____ Brontekst
Ministerie van Buitenlandse Zaken

In de afgelopen maanden is op mijn verzoek gewerkt aan een vernieuwing van het onderzoeksbeleid van het ministerie van Buitenlandse Zaken. Onlangs heb ik de notitie "Onderzoek in ontwikkeling" vastgesteld, waarin het vernieuwde kennis- en onderzoeksbeleid is omschreven. Ik informeer u daarover in een aparte brief. Een nieuw samenwerkingsprogramma, de IS-academie, maakt deel uit van het vernieuwde beleid en is van start gegaan. Met dit programma wil het ministerie de samenwerking bevorderen met academische en/of kennisinstellingen in Nederland, op het terrein van Internationale Samenwerking (IS).
________
____ Studiemateriaal
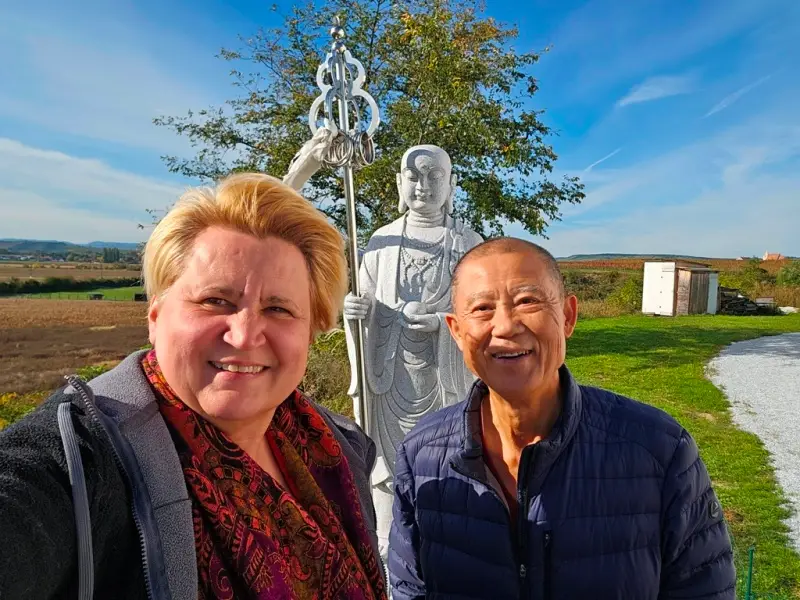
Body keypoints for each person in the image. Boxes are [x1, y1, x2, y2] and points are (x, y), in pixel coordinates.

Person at [0, 173, 387, 600]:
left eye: (278, 308)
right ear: (155, 315)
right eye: (214, 301)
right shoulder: (79, 461)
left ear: (311, 332)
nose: (244, 335)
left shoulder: (336, 448)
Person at [388, 237, 736, 599]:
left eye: (527, 301)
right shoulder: (421, 456)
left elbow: (703, 589)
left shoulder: (658, 450)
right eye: (482, 308)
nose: (505, 326)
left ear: (568, 316)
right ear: (457, 331)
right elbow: (410, 589)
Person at [342, 144, 482, 557]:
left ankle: (448, 539)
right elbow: (366, 304)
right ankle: (388, 544)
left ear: (451, 184)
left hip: (446, 378)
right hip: (388, 376)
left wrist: (441, 322)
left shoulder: (468, 245)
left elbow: (482, 311)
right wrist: (355, 314)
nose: (423, 186)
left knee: (449, 457)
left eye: (434, 176)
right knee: (386, 468)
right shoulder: (380, 243)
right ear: (399, 184)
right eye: (414, 177)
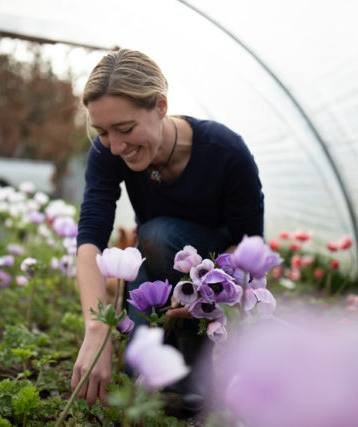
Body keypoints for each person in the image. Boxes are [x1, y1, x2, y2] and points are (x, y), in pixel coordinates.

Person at [71, 49, 264, 415]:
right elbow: (90, 239)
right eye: (103, 132)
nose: (116, 145)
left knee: (159, 235)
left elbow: (249, 245)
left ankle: (194, 356)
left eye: (126, 129)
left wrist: (210, 295)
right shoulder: (107, 152)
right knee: (136, 380)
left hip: (212, 273)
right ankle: (179, 366)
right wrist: (97, 328)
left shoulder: (224, 151)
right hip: (155, 266)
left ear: (160, 106)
________
:: Opdracht ::
Schrijf uit de brontekst hierboven woord voor woord het stuk over dat begint bij de woorden met "In de afgelopen" en eindigt met "Internationale Samenwerking (IS).".

:: Oplossing ::
In de afgelopen maanden is op mijn verzoek gewerkt aan een vernieuwing van het onderzoeksbeleid van het ministerie van Buitenlandse Zaken. Onlangs heb ik de notitie "Onderzoek in ontwikkeling" vastgesteld, waarin het vernieuwde kennis- en onderzoeksbeleid is omschreven. Ik informeer u daarover in een aparte brief. Een nieuw samenwerkingsprogramma, de IS-academie, maakt deel uit van het vernieuwde beleid en is van start gegaan. Met dit programma wil het ministerie de samenwerking bevorderen met academische en/of kennisinstellingen in Nederland, op het terrein van Internationale Samenwerking (IS).